Damals, als das FBI auf Merrill zukam, hat das Land noch im Angstklima des 11. September gelebt, der Irakkrieg hatte gerade erst begonnen. "Präsident Bush sagte öffentlich, dass er nicht die Erlaubnis eines Richters braucht, um Menschen zu verhaften. Und kurz darauf setzte er das dann auch in die Tat um." Die Menschen seien in Freund und Feind eingeteilt worden. Furchteinflößend sei es gewesen, während so einer Zeit zu überlegen, gegen die Regierung vorzugehen. Die Firma Google tat es damals zum Beispiel nicht (heute hingegen schon).

Doch Merrill sprach mit Anwälten der Bürgerrechtsgruppe American Civil Liberties Union (ACLU). Gemeinsam entschieden sie, den Brief anzufechten. "Selbst die Juristen der ACLU hatten nie zuvor so einen Brief gesehen", sagt Merrill. Er habe von der ACLU eine Garantie haben wollen dafür, dass die Regierung ihn nicht entführen und wegsperren darf. Eine Anspielung auf das Gefangenenlager Guantánamo. "ACLU konnte mir diese Sicherheit nicht geben", sagt Merill.

Klage als Anonymus

Da er seinen Namen geheim halten musste, lief die Klage unter dem Namen "John Doe". Aus Nicholas Merrill wurde für einige Jahre Max Mustermann. Er saß im Gerichtssaal, aber nur im Publikum. In einem Artikel, den er als anonymer Autor in der Washington Post veröffentlichen durfte, schrieb er, dass es "stressig und surreal" ist, schweigen zu müssen. "Wenn ich mich mit meinen Anwälten treffe, darf ich meiner Freundin nicht sagen, wohin ich gehe." Mittlerweile ist Merril verheiratet und hat ein Kind. Ob er heute noch den Mut hätte, aufzubegehren, weiß er nicht.

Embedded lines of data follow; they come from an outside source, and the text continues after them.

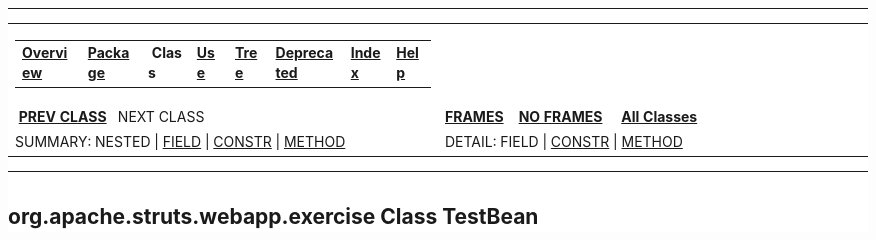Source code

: ------------------------------------------------------------------------

<span id="navbar_top"></span> [](#skip-navbar_top "Skip navigation links")

<table>
<colgroup>
<col width="50%" />
<col width="50%" />
</colgroup>
<tbody>
<tr class="odd">
<td align="left"><span id="navbar_top_firstrow"></span>
<table>
<tbody>
<tr class="odd">
<td align="left"><a href="../../../../../overview-summary.html.md"><strong>Overview</strong></a> </td>
<td align="left"><a href="package-summary.html.md"><strong>Package</strong></a> </td>
<td align="left"> <strong>Class</strong> </td>
<td align="left"><a href="class-use/TestBean.html.md"><strong>Use</strong></a> </td>
<td align="left"><a href="package-tree.html.md"><strong>Tree</strong></a> </td>
<td align="left"><a href="../../../../../deprecated-list.html.md"><strong>Deprecated</strong></a> </td>
<td align="left"><a href="../../../../../index-all.html.md"><strong>Index</strong></a> </td>
<td align="left"><a href="../../../../../help-doc.html.md"><strong>Help</strong></a> </td>
</tr>
</tbody>
</table></td>
<td align="left"></td>
</tr>
<tr class="even">
<td align="left"> <a href="../../../../../org/apache/struts/webapp/exercise/SuccessAction.html.md" title="class in org.apache.struts.webapp.exercise"><strong>PREV CLASS</strong></a>   NEXT CLASS</td>
<td align="left"><a href="../../../../../index.html.md?org/apache/struts/webapp/exercise/TestBean.html"><strong>FRAMES</strong></a>    <a href="TestBean.html"><strong>NO FRAMES</strong></a>    
<a href="../../../../../allclasses-noframe.html.md"><strong>All Classes</strong></a></td>
</tr>
<tr class="odd">
<td align="left">SUMMARY: NESTED | <a href="#fields_inherited_from_class_org.apache.struts.action.ActionForm">FIELD</a> | <a href="#constructor_summary">CONSTR</a> | <a href="#method_summary">METHOD</a></td>
<td align="left">DETAIL: FIELD | <a href="#constructor_detail">CONSTR</a> | <a href="#method_detail">METHOD</a></td>
</tr>
</tbody>
</table>

<span id="skip-navbar_top"></span>

------------------------------------------------------------------------

org.apache.struts.webapp.exercise
 Class TestBean
---------------------------------
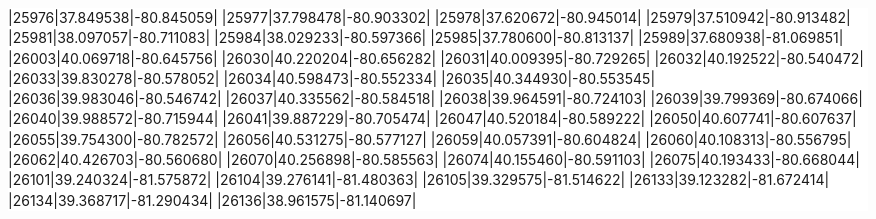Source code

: |25976|37.849538|-80.845059| 
|25977|37.798478|-80.903302| 
|25978|37.620672|-80.945014| 
|25979|37.510942|-80.913482| 
|25981|38.097057|-80.711083| 
|25984|38.029233|-80.597366| 
|25985|37.780600|-80.813137| 
|25989|37.680938|-81.069851| 
|26003|40.069718|-80.645756| 
|26030|40.220204|-80.656282| 
|26031|40.009395|-80.729265| 
|26032|40.192522|-80.540472| 
|26033|39.830278|-80.578052| 
|26034|40.598473|-80.552334| 
|26035|40.344930|-80.553545| 
|26036|39.983046|-80.546742| 
|26037|40.335562|-80.584518| 
|26038|39.964591|-80.724103| 
|26039|39.799369|-80.674066| 
|26040|39.988572|-80.715944| 
|26041|39.887229|-80.705474| 
|26047|40.520184|-80.589222| 
|26050|40.607741|-80.607637| 
|26055|39.754300|-80.782572| 
|26056|40.531275|-80.577127| 
|26059|40.057391|-80.604824| 
|26060|40.108313|-80.556795| 
|26062|40.426703|-80.560680| 
|26070|40.256898|-80.585563| 
|26074|40.155460|-80.591103| 
|26075|40.193433|-80.668044| 
|26101|39.240324|-81.575872| 
|26104|39.276141|-81.480363| 
|26105|39.329575|-81.514622| 
|26133|39.123282|-81.672414| 
|26134|39.368717|-81.290434| 
|26136|38.961575|-81.140697| 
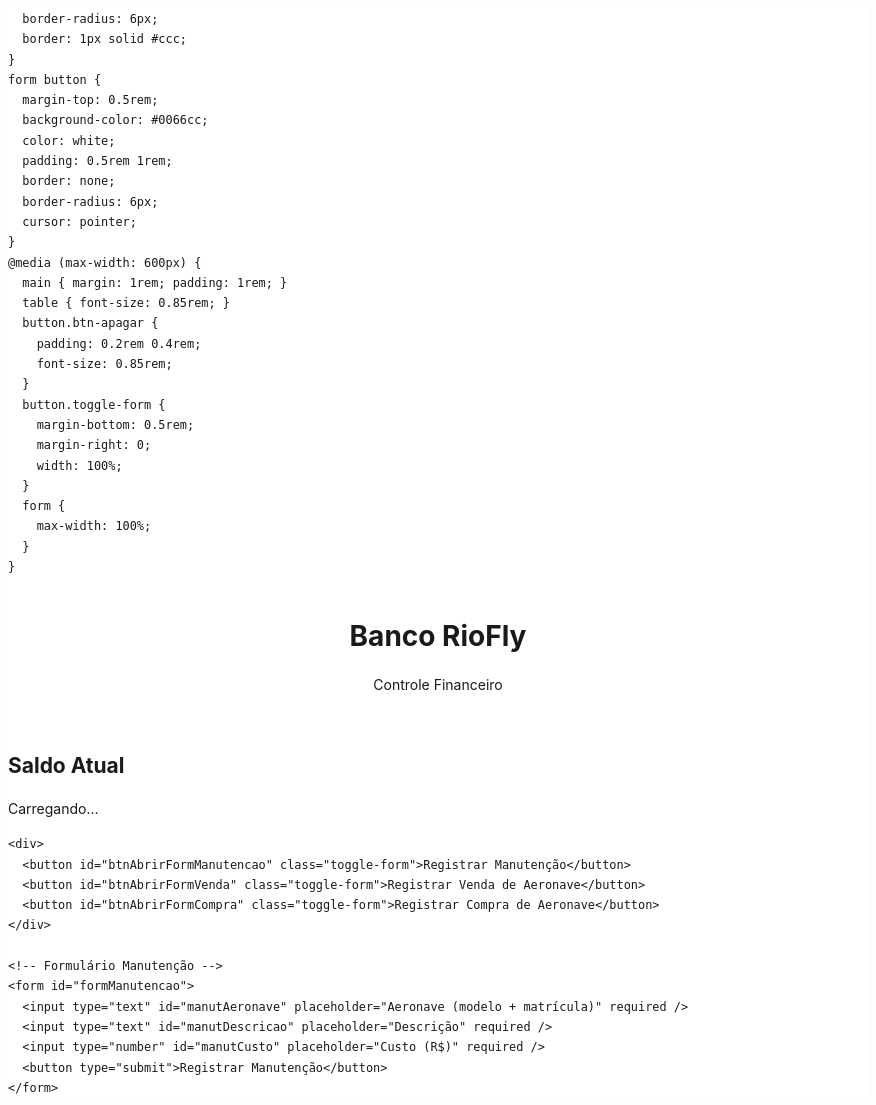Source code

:       border-radius: 6px;
      border: 1px solid #ccc;
    }
    form button {
      margin-top: 0.5rem;
      background-color: #0066cc;
      color: white;
      padding: 0.5rem 1rem;
      border: none;
      border-radius: 6px;
      cursor: pointer;
    }
    @media (max-width: 600px) {
      main { margin: 1rem; padding: 1rem; }
      table { font-size: 0.85rem; }
      button.btn-apagar {
        padding: 0.2rem 0.4rem;
        font-size: 0.85rem;
      }
      button.toggle-form {
        margin-bottom: 0.5rem;
        margin-right: 0;
        width: 100%;
      }
      form {
        max-width: 100%;
      }
    }
  </style>
</head>
<body>
  <header>
    <h1>Banco RioFly</h1>
    <p>Controle Financeiro</p>
  </header>
  <main>
    <h2>Saldo Atual</h2>
    <div class="saldo" id="saldoAtual">Carregando...</div>

    <div>
      <button id="btnAbrirFormManutencao" class="toggle-form">Registrar Manutenção</button>
      <button id="btnAbrirFormVenda" class="toggle-form">Registrar Venda de Aeronave</button>
      <button id="btnAbrirFormCompra" class="toggle-form">Registrar Compra de Aeronave</button>
    </div>

    <!-- Formulário Manutenção -->
    <form id="formManutencao">
      <input type="text" id="manutAeronave" placeholder="Aeronave (modelo + matrícula)" required />
      <input type="text" id="manutDescricao" placeholder="Descrição" required />
      <input type="number" id="manutCusto" placeholder="Custo (R$)" required />
      <button type="submit">Registrar Manutenção</button>
    </form>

Merrill hat mit seinen Klagen mehrfach gewonnen, entsprechende Stellen im Patriot Act wurden in der Folge als verfassungswidrig eingestuft und vom Kongress überarbeitet. Seit 2010 darf Merrill öffentlich sagen, dass er diese Klage eingereicht hat. Das FBI zog die ursprüngliche Anfrage in der Zwischenzeit zurück, versucht aber auch weiterhin, Merrill den Mund zu verbieten. Die Regierung argumentiert, dass Verbrecher und Terroristen ihr Verhalten ändern würden, sobald bekannt ist, wonach das FBI suche. Daher sollen die Informationen auch weiterhin geheim bleiben.

In dem Urteil, das Ende August ergangen ist, aber erst vergangene Woche öffentlich bekannt wurde (hier die PDF-Datei), kommt der Richter zu dem Schluss, dass es keine guten Gründe gebe, Merrill davon abzuhalten, auch über Einzelheiten zu reden. Noch ist der skeptisch, ob er dieses Mal wirklich reden darf. "Bis heute hat die Regierung jedes Mal Berufung eingelegt. Warum sollten sie es jetzt nicht tun?" fragt Merrill. FBI und Justizministerium reagierten nicht auf eine Anfrage der SZ. Für eine Berufung hat die Regierung 90 Tage Zeit.